Exercise Let $(V, \langle \,\, , \,\,\rangle)$ be an inner product space and let $\mathcal{L} = \{v_1, \dots, v_n\} \subset V$. Prove that $\mathcal{L}$ is linearly independent if and only if
$$A = \begin{bmatrix}
\langle v_1, v_1 \rangle & \langle v_2, v_1 \rangle & \dots & \langle v_n, v_1 \rangle \\
\langle v_1, v_2 \rangle & \langle v_2, v_2 \rangle & \dots & \langle v_n, v_2 \rangle \\
\vdots & \vdots & \vdots & \vdots \\
\langle v_1, v_n \rangle & \langle v_2, v_n \rangle & \dots & \langle v_n, v_n \rangle \\
\end{bmatrix}$$
is invertible.
For the $(\Rightarrow)$ forward direction, if we suppose $\mathcal{L}$ is linearly independent, then we know that if
$$a_1v_1 + \dots a_nv_n = 0$$
then each $a_i = 0, \hspace{0.4cm} 1 \leq i \leq n$. Now, we know that orthogonal implies linear independent, but linear independence need not imply orthogonality. So it is tricky to see how we will arrive at the conclusion $\det(A) \neq 0$, i.e. $A$ is invertible.
For the $(\Leftarrow)$ backwards direction, we suppose that $A$ is invertible and so $\det(A) \neq 0$. Now, since $\det(A) \neq 0$, then there exists $v_i, v_j \in \{v_1, \dots, v_n\}$ so that
$$\langle v_i, v_j \rangle \cdot \det(A^*) \neq 0$$
where $A^*$ is the square matrix obtained from $A$ by eliminating the $i^{th}$ column and $j^{th}$ row. In other words, at least one term of the $n \times n$ determinant of $A$ is nonzero.
Are these approaches headed in the right direction or am I misled? I am unsure how to complete the proof for either direction. Any advice or suggestions are greatly appreciated in advance.
Best Answer
Hint. Let $V=[v_1~\cdots~v_n]$ be the matrix of column vectors $v_i$. Then the matrix in question is $V^\dagger V$ (assuming your complex inner products are conjugate-linear in the first argument - if we're talking about real inner product spaces we can just ignore the complex stuff).

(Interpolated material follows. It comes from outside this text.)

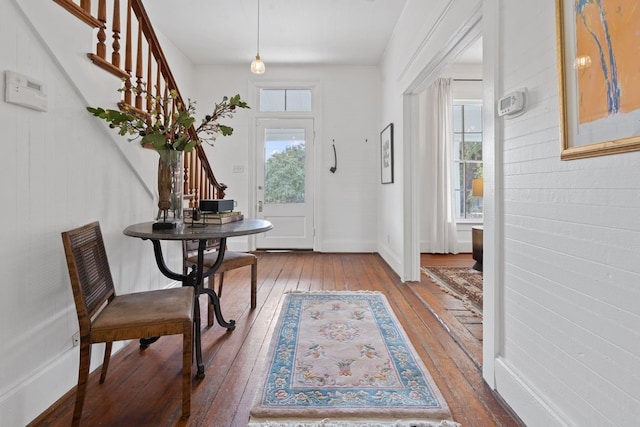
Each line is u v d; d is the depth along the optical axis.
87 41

Notice $a^\dagger(V^\dagger V)a=\|Va\|^2$.
In more explicit terms (and also coordinate-free if you don't want to write vectors as columns):
$$ \begin{bmatrix} \overline{a_1} & \cdots & \overline{a_n} \end{bmatrix} \begin{bmatrix} \langle v_1,v_1\rangle & \cdots & \langle v_1,v_n\rangle \\ \vdots & \ddots & \vdots \\ \langle v_n,v_1\rangle & \cdots & \langle v_n,v_n\rangle \end{bmatrix} \begin{bmatrix} a_1 \\ \vdots \\ a_n \end{bmatrix} = \|a_1v_1+\cdots+a_nv_n \|^2 $$
In fact, for real inner product spaces, $\det(V^T V)$ (the Grammian determinant) is the squared volume $\mathrm{vol}^2$ of the parallelotope spanned by $v_1,\cdots,v_n$. When the dimension of $V$ matches the number of vectors $n$, this is the special case that $\det V=\mathrm{vol}$, but otherwise it is more general.
This can be generalized even further to an inner product on the exterior power $\Lambda V$ which can be used to calculate the "volume distorion factor" associated with orthogonally projecting one subspace onto another.